**Task objective**
Copy out every line of the data where the word "cytoplasmic" is found.

**Collected material**
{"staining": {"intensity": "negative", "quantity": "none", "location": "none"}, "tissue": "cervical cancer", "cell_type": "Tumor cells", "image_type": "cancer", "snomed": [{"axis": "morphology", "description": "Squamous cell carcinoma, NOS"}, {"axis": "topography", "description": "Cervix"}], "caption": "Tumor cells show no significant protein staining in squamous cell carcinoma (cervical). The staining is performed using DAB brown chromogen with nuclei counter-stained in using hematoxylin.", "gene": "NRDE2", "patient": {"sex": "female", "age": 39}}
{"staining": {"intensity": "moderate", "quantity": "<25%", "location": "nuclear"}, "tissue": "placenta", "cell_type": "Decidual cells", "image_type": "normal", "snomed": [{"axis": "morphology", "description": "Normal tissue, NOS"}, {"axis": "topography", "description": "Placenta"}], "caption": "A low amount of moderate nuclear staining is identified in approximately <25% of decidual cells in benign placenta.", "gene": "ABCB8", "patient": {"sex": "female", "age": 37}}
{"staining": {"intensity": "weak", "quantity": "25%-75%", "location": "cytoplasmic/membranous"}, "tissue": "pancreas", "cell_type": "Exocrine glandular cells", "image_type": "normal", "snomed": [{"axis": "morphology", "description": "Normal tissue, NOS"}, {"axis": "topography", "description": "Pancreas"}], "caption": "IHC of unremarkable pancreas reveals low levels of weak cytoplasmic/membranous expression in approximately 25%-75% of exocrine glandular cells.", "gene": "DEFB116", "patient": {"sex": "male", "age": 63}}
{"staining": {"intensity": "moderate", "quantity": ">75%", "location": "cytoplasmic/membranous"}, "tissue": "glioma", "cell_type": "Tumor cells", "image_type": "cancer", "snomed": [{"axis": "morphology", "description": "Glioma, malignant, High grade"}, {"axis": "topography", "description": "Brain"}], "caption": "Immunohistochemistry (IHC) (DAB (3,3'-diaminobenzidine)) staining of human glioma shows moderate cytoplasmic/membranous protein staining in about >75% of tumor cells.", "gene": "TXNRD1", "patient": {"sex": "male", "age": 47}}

**Task answer**
{"staining": {"intensity": "weak", "quantity": "25%-75%", "location": "cytoplasmic/membranous"}, "tissue": "pancreas", "cell_type": "Exocrine glandular cells", "image_type": "normal", "snomed": [{"axis": "morphology", "description": "Normal tissue, NOS"}, {"axis": "topography", "description": "Pancreas"}], "caption": "IHC of unremarkable pancreas reveals low levels of weak cytoplasmic/membranous expression in approximately 25%-75% of exocrine glandular cells.", "gene": "DEFB116", "patient": {"sex": "male", "age": 63}}
{"staining": {"intensity": "moderate", "quantity": ">75%", "location": "cytoplasmic/membranous"}, "tissue": "glioma", "cell_type": "Tumor cells", "image_type": "cancer", "snomed": [{"axis": "morphology", "description": "Glioma, malignant, High grade"}, {"axis": "topography", "description": "Brain"}], "caption": "Immunohistochemistry (IHC) (DAB (3,3'-diaminobenzidine)) staining of human glioma shows moderate cytoplasmic/membranous protein staining in about >75% of tumor cells.", "gene": "TXNRD1", "patient": {"sex": "male", "age": 47}}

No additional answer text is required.